What is being asked: Nothing belongs in the answer except the lines of the material that include "compound".

+ + + +

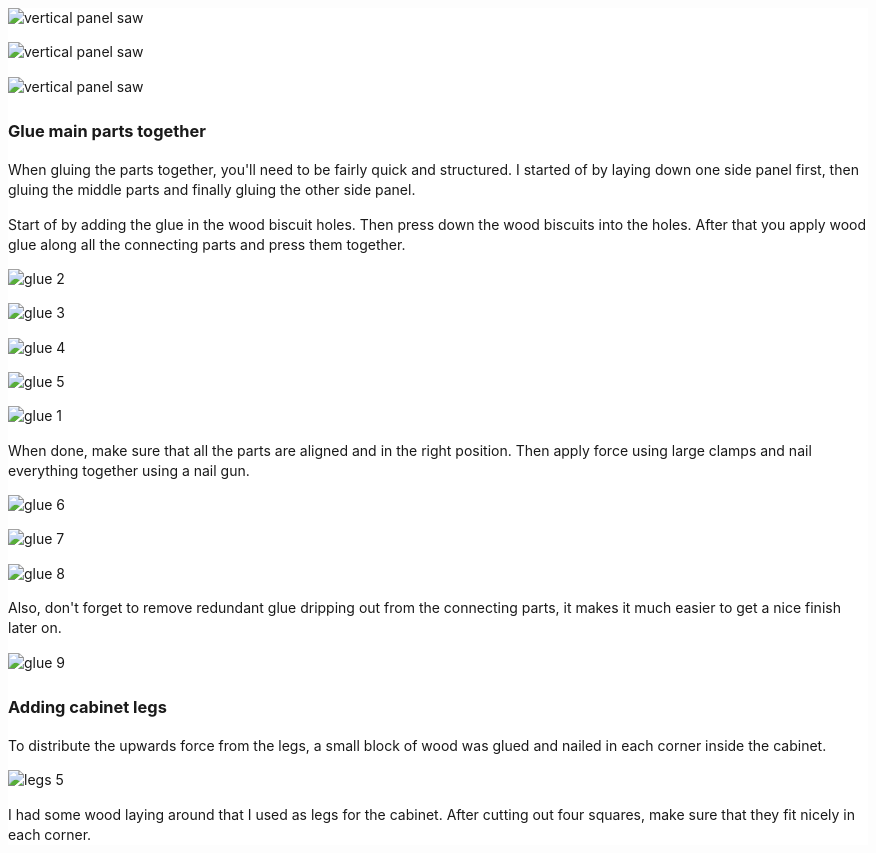 ![vertical panel saw](./images/build/fit_panels_1.jpg)

![vertical panel saw](./images/build/fit_panels_2.jpg)

![vertical panel saw](./images/build/fit_panels_3.jpg)

### Glue main parts together
When gluing the parts together, you'll need to be fairly quick and structured. I started of by laying down one side 
panel first, then gluing the middle parts and finally gluing the other side panel.

Start of by adding the glue in the wood biscuit holes. Then press down the wood biscuits into the holes. After that you 
apply wood glue along all the connecting parts and press them together.

![glue 2](./images/build/glue_2.jpg)

![glue 3](./images/build/glue_3.jpg)

![glue 4](./images/build/glue_4.jpg)

![glue 5](./images/build/glue_5.jpg)

![glue 1](./images/build/glue_1.jpg)

When done, make sure that all the parts are aligned and in the right position. Then apply force using large clamps and 
nail everything together using a nail gun.

![glue 6](./images/build/glue_6.jpg)

![glue 7](./images/build/glue_7.jpg)

![glue 8](./images/build/glue_8.jpg)

Also, don't forget to remove redundant glue dripping out from the connecting parts, it makes it much easier to get a 
nice finish later on.

![glue 9](./images/build/glue_9.jpg)

### Adding cabinet legs
To distribute the upwards force from the legs, a small block of wood was glued and nailed in each corner inside the 
cabinet.

![legs 5](./images/build/legs_5.jpg)

I had some wood laying around that I used as legs for the cabinet. After cutting out four squares, make sure that they 
fit nicely in each corner.
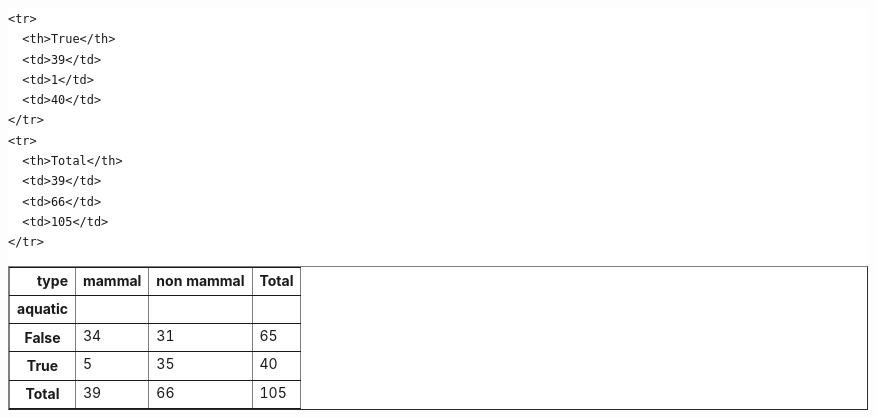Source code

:     <tr>
      <th>True</th>
      <td>39</td>
      <td>1</td>
      <td>40</td>
    </tr>
    <tr>
      <th>Total</th>
      <td>39</td>
      <td>66</td>
      <td>105</td>
    </tr>
  </tbody>
</table>
</div>



<div>
<style scoped>
    .dataframe tbody tr th:only-of-type {
        vertical-align: middle;
    }

    .dataframe tbody tr th {
        vertical-align: top;
    }

    .dataframe thead th {
        text-align: right;
    }
</style>
<table border="1" class="dataframe">
  <thead>
    <tr style="text-align: right;">
      <th>type</th>
      <th>mammal</th>
      <th>non mammal</th>
      <th>Total</th>
    </tr>
    <tr>
      <th>aquatic</th>
      <th></th>
      <th></th>
      <th></th>
    </tr>
  </thead>
  <tbody>
    <tr>
      <th>False</th>
      <td>34</td>
      <td>31</td>
      <td>65</td>
    </tr>
    <tr>
      <th>True</th>
      <td>5</td>
      <td>35</td>
      <td>40</td>
    </tr>
    <tr>
      <th>Total</th>
      <td>39</td>
      <td>66</td>
      <td>105</td>
    </tr>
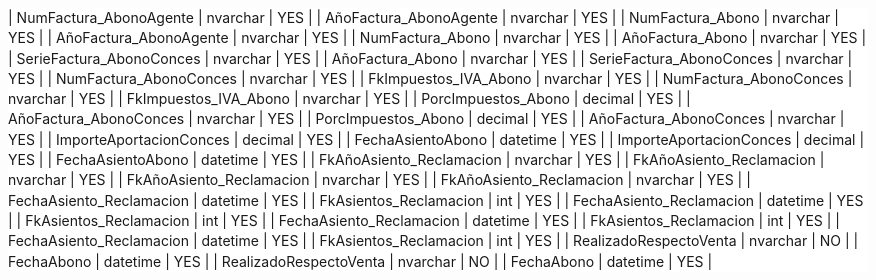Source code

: | NumFactura_AbonoAgente | nvarchar | YES |
| AñoFactura_AbonoAgente | nvarchar | YES |
| NumFactura_Abono | nvarchar | YES |
| AñoFactura_AbonoAgente | nvarchar | YES |
| NumFactura_Abono | nvarchar | YES |
| AñoFactura_Abono | nvarchar | YES |
| SerieFactura_AbonoConces | nvarchar | YES |
| AñoFactura_Abono | nvarchar | YES |
| SerieFactura_AbonoConces | nvarchar | YES |
| NumFactura_AbonoConces | nvarchar | YES |
| FkImpuestos_IVA_Abono | nvarchar | YES |
| NumFactura_AbonoConces | nvarchar | YES |
| FkImpuestos_IVA_Abono | nvarchar | YES |
| PorcImpuestos_Abono | decimal | YES |
| AñoFactura_AbonoConces | nvarchar | YES |
| PorcImpuestos_Abono | decimal | YES |
| AñoFactura_AbonoConces | nvarchar | YES |
| ImporteAportacionConces | decimal | YES |
| FechaAsientoAbono | datetime | YES |
| ImporteAportacionConces | decimal | YES |
| FechaAsientoAbono | datetime | YES |
| FkAñoAsiento_Reclamacion | nvarchar | YES |
| FkAñoAsiento_Reclamacion | nvarchar | YES |
| FkAñoAsiento_Reclamacion | nvarchar | YES |
| FkAñoAsiento_Reclamacion | nvarchar | YES |
| FechaAsiento_Reclamacion | datetime | YES |
| FkAsientos_Reclamacion | int | YES |
| FechaAsiento_Reclamacion | datetime | YES |
| FkAsientos_Reclamacion | int | YES |
| FechaAsiento_Reclamacion | datetime | YES |
| FkAsientos_Reclamacion | int | YES |
| FechaAsiento_Reclamacion | datetime | YES |
| FkAsientos_Reclamacion | int | YES |
| RealizadoRespectoVenta | nvarchar | NO |
| FechaAbono | datetime | YES |
| RealizadoRespectoVenta | nvarchar | NO |
| FechaAbono | datetime | YES |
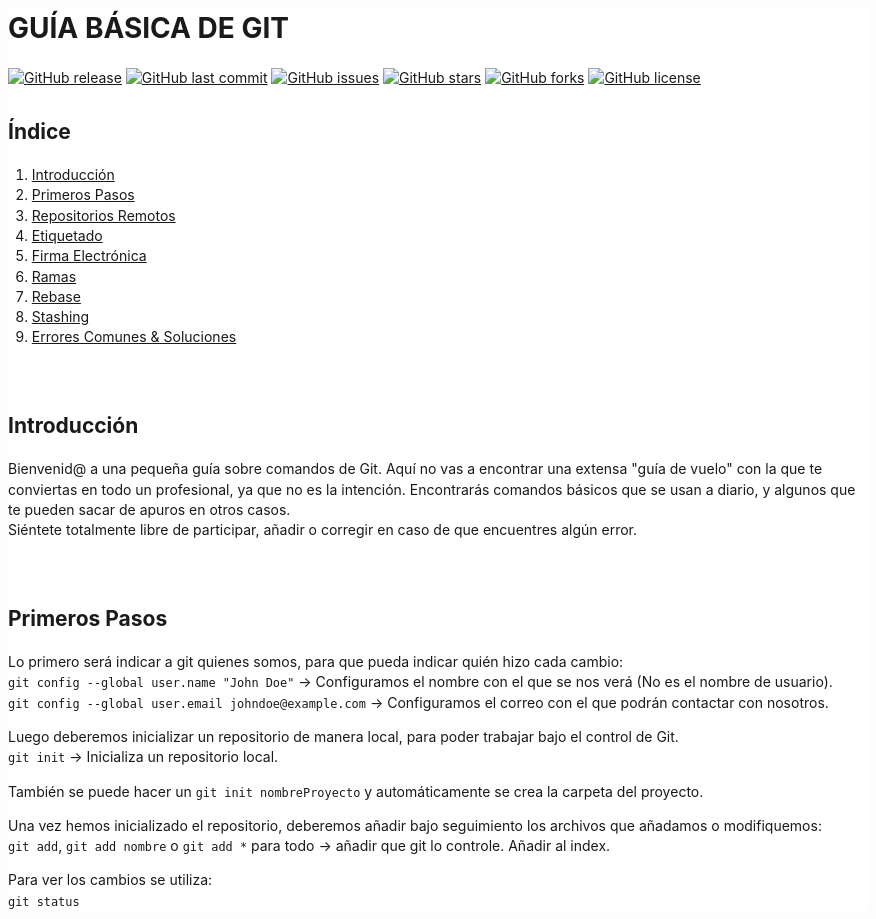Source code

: # GUÍA BÁSICA DE GIT  
[![GitHub release](https://img.shields.io/github/release/KamiKeys/guia-git-basica.svg)]()
[![GitHub last commit](https://img.shields.io/github/last-commit/KamiKeys/guia-git-basica.svg)]()
[![GitHub issues](https://img.shields.io/github/issues/KamiKeys/guia-git-basica.svg)]()
[![GitHub stars](https://img.shields.io/github/stars/KamiKeys/guia-git-basica.svg)]()
[![GitHub forks](https://img.shields.io/github/forks/KamiKeys/guia-git-basica.svg)](https://github.com/KamiKeys/guia-git-basica/network)
[![GitHub license](https://img.shields.io/github/license/KamiKeys/guia-git-basica.svg)](https://github.com/KamiKeys/guia-git-basica/blob/master/LICENSE)  

## Índice    
1. [Introducción](#id1)
2. [Primeros Pasos](#id2)
3. [Repositorios Remotos](#id3)
4. [Etiquetado](#id4)
5. [Firma Electrónica](#id5)
6. [Ramas](#id6)
7. [Rebase](#id7)
8. [Stashing](#id8)
9. [Errores Comunes & Soluciones](#id9)

<br/>

## Introducción<a name="id1"></a>  
Bienvenid@ a una pequeña guía sobre comandos de Git. Aquí no vas a encontrar una extensa "guía de vuelo" con la que te conviertas en todo un profesional, ya que no es la intención. Encontrarás comandos básicos que se usan a diario, y algunos que te pueden sacar de apuros en otros casos.  
Siéntete totalmente libre de participar, añadir o corregir en caso de que encuentres algún error.

<br/>

## Primeros Pasos<a name="id2"></a>  

Lo primero será indicar a git quienes somos, para que pueda indicar quién hizo cada cambio:  
`git config --global user.name "John Doe"` → Configuramos el nombre con el que se nos verá (No es el nombre de usuario).  
`git config --global user.email johndoe@example.com` → Configuramos el correo con el que podrán contactar con nosotros.  

Luego deberemos inicializar un repositorio de manera local, para poder trabajar bajo el control de Git.  
`git init` → Inicializa un repositorio local. 

También se puede hacer un `git init nombreProyecto` y automáticamente se crea la carpeta del proyecto.  

Una vez hemos inicializado el repositorio, deberemos añadir bajo seguimiento los archivos que añadamos o modifiquemos:  
`git add`, `git add nombre` o `git add *` para todo → añadir que git lo controle. Añadir al index.  

Para ver los cambios se utiliza:  
`git status`  
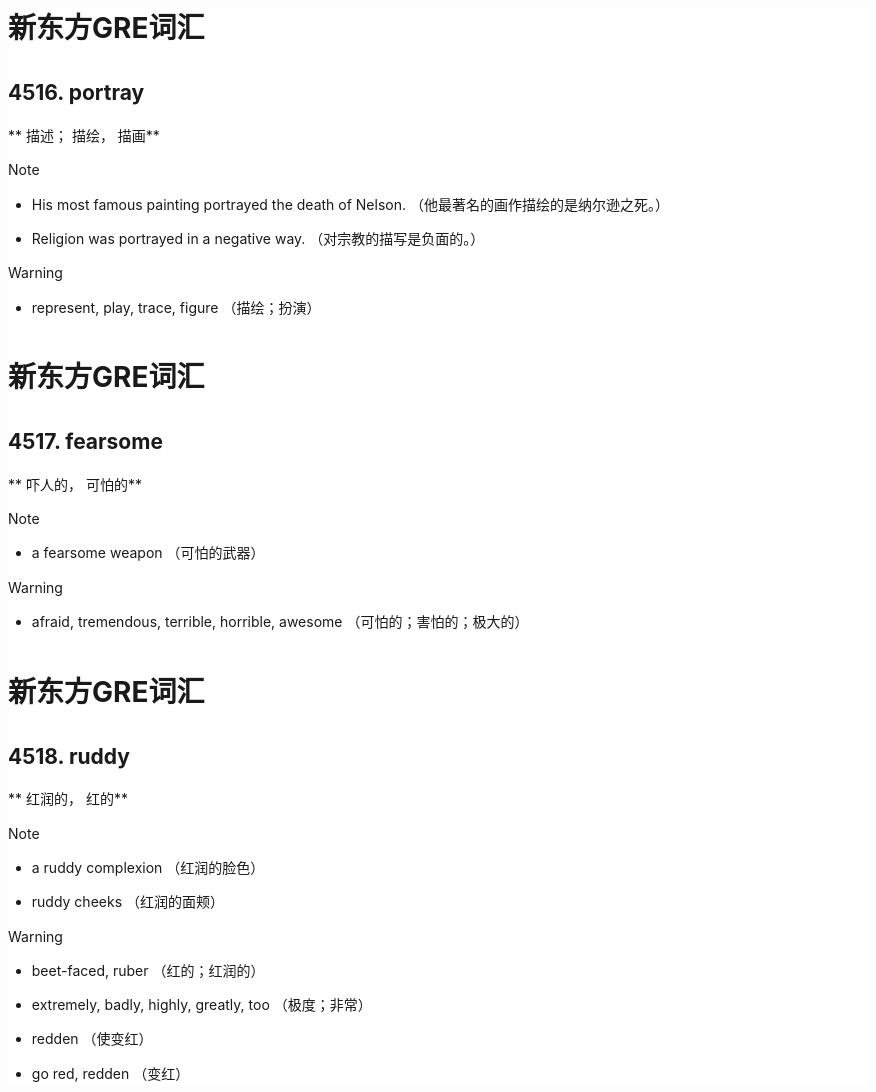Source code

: # 新东方GRE词汇

## 4516. portray

** 描述； 描绘， 描画**

> [!NOTE]
>
> - His most famous painting portrayed the death of Nelson. （他最著名的画作描绘的是纳尔逊之死。）
>
> - Religion was portrayed in a negative way. （对宗教的描写是负面的。）
>

> [!WARNING]
>
> - represent, play, trace, figure （描绘；扮演）
>

# 新东方GRE词汇

## 4517. fearsome

** 吓人的， 可怕的**

> [!NOTE]
>
> - a fearsome weapon （可怕的武器）
>

> [!WARNING]
>
> - afraid, tremendous, terrible, horrible, awesome （可怕的；害怕的；极大的）
>

# 新东方GRE词汇

## 4518. ruddy

** 红润的， 红的**

> [!NOTE]
>
> - a ruddy complexion （红润的脸色）
>
> - ruddy cheeks （红润的面颊）
>

> [!WARNING]
>
> - beet-faced, ruber （红的；红润的）
>
> - extremely, badly, highly, greatly, too （极度；非常）
>
> - redden （使变红）
>
> - go red, redden （变红）
>
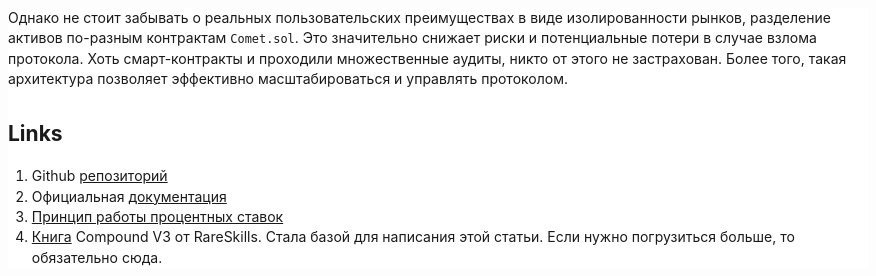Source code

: Однако не стоит забывать о реальных пользовательских преимуществах в виде изолированности рынков, разделение активов по-разным контрактам `Comet.sol`. Это значительно снижает риски и потенциальные потери в случае взлома протокола. Хоть смарт-контракты и проходили множественные аудиты, никто от этого не застрахован. Более того, такая архитектура позволяет эффективно масштабироваться и управлять протоколом.

## Links

1. Github [репозиторий](https://github.com/compound-finance/comet)
2. Официальная [документация](https://docs.compound.finance/)
3. [Принцип работы процентных ставок](https://www.rareskills.io/post/aave-interest-rate-model)
4. [Книга](https://www.rareskills.io/compound-v3-book) Compound V3 от RareSkills. Стала базой для написания этой статьи. Если нужно погрузиться больше, то обязательно сюда.
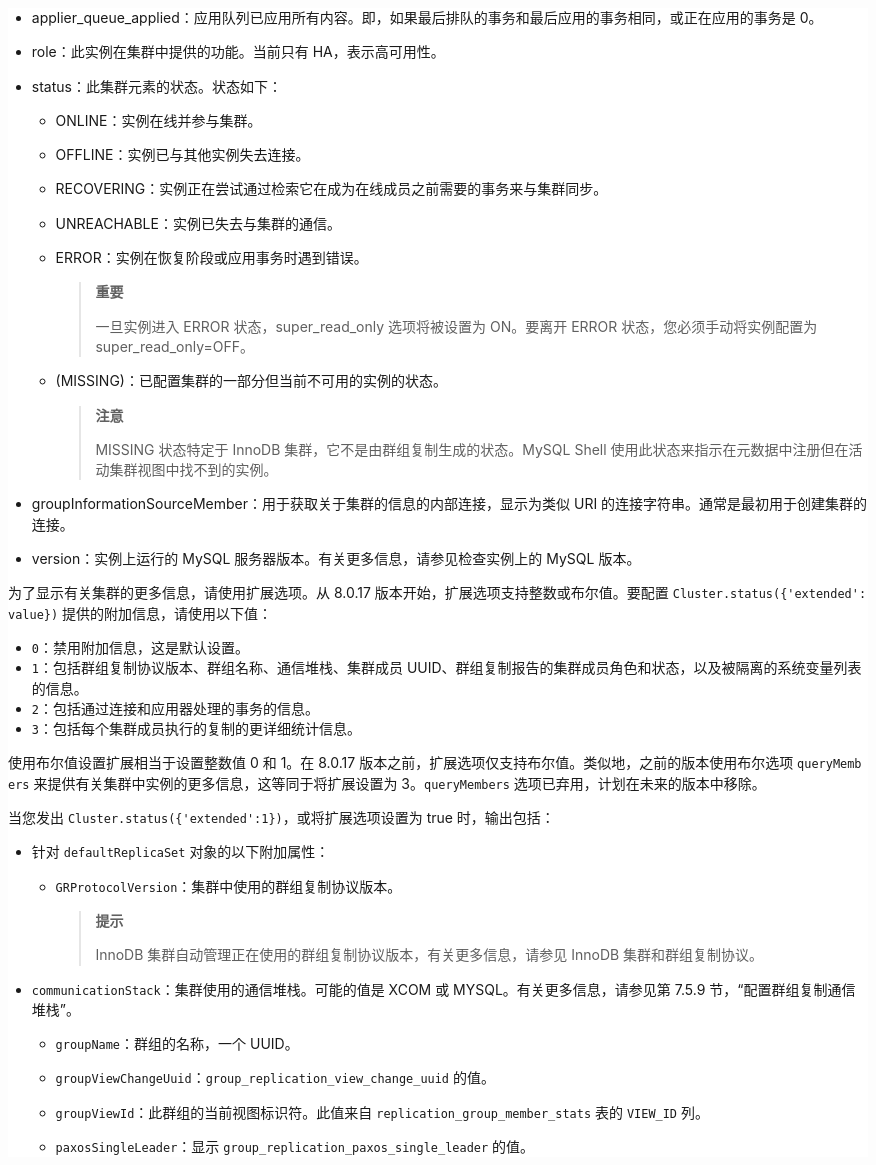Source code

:   - applier_queue_applied：应用队列已应用所有内容。即，如果最后排队的事务和最后应用的事务相同，或正在应用的事务是 0。

- role：此实例在集群中提供的功能。当前只有 HA，表示高可用性。

- status：此集群元素的状态。状态如下：
  - ONLINE：实例在线并参与集群。

  - OFFLINE：实例已与其他实例失去连接。

  - RECOVERING：实例正在尝试通过检索它在成为在线成员之前需要的事务来与集群同步。

  - UNREACHABLE：实例已失去与集群的通信。

  - ERROR：实例在恢复阶段或应用事务时遇到错误。

    > **重要**
    >
    > 一旦实例进入 ERROR 状态，super_read_only 选项将被设置为 ON。要离开 ERROR 状态，您必须手动将实例配置为 super_read_only=OFF。

  - (MISSING)：已配置集群的一部分但当前不可用的实例的状态。

    > **注意**
    >
    > MISSING 状态特定于 InnoDB 集群，它不是由群组复制生成的状态。MySQL Shell 使用此状态来指示在元数据中注册但在活动集群视图中找不到的实例。

- groupInformationSourceMember：用于获取关于集群的信息的内部连接，显示为类似 URI 的连接字符串。通常是最初用于创建集群的连接。

- version：实例上运行的 MySQL 服务器版本。有关更多信息，请参见检查实例上的 MySQL 版本。

为了显示有关集群的更多信息，请使用扩展选项。从 8.0.17 版本开始，扩展选项支持整数或布尔值。要配置 `Cluster.status({'extended':value})` 提供的附加信息，请使用以下值：

- `0`：禁用附加信息，这是默认设置。
- `1`：包括群组复制协议版本、群组名称、通信堆栈、集群成员 UUID、群组复制报告的集群成员角色和状态，以及被隔离的系统变量列表的信息。
- `2`：包括通过连接和应用器处理的事务的信息。
- `3`：包括每个集群成员执行的复制的更详细统计信息。

使用布尔值设置扩展相当于设置整数值 0 和 1。在 8.0.17 版本之前，扩展选项仅支持布尔值。类似地，之前的版本使用布尔选项 `queryMembers` 来提供有关集群中实例的更多信息，这等同于将扩展设置为 3。`queryMembers` 选项已弃用，计划在未来的版本中移除。

当您发出 `Cluster.status({'extended':1})`，或将扩展选项设置为 true 时，输出包括：

- 针对 `defaultReplicaSet` 对象的以下附加属性：

  - `GRProtocolVersion`：集群中使用的群组复制协议版本。
    
    > **提示**
    >
    > InnoDB 集群自动管理正在使用的群组复制协议版本，有关更多信息，请参见 InnoDB 集群和群组复制协议。
  
- `communicationStack`：集群使用的通信堆栈。可能的值是 XCOM 或 MYSQL。有关更多信息，请参见第 7.5.9 节，“配置群组复制通信堆栈”。


  - `groupName`：群组的名称，一个 UUID。


  - `groupViewChangeUuid`：`group_replication_view_change_uuid` 的值。


  - `groupViewId`：此群组的当前视图标识符。此值来自 `replication_group_member_stats` 表的 `VIEW_ID` 列。


  - `paxosSingleLeader`：显示 `group_replication_paxos_single_leader` 的值。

+ + + +

Response to this exercise:
1. Github [репозиторий](https://github.com/compound-finance/comet)
2. Официальная [документация](https://docs.compound.finance/)
4. [Книга](https://www.rareskills.io/compound-v3-book) Compound V3 от RareSkills. Стала базой для написания этой статьи. Если нужно погрузиться больше, то обязательно сюда.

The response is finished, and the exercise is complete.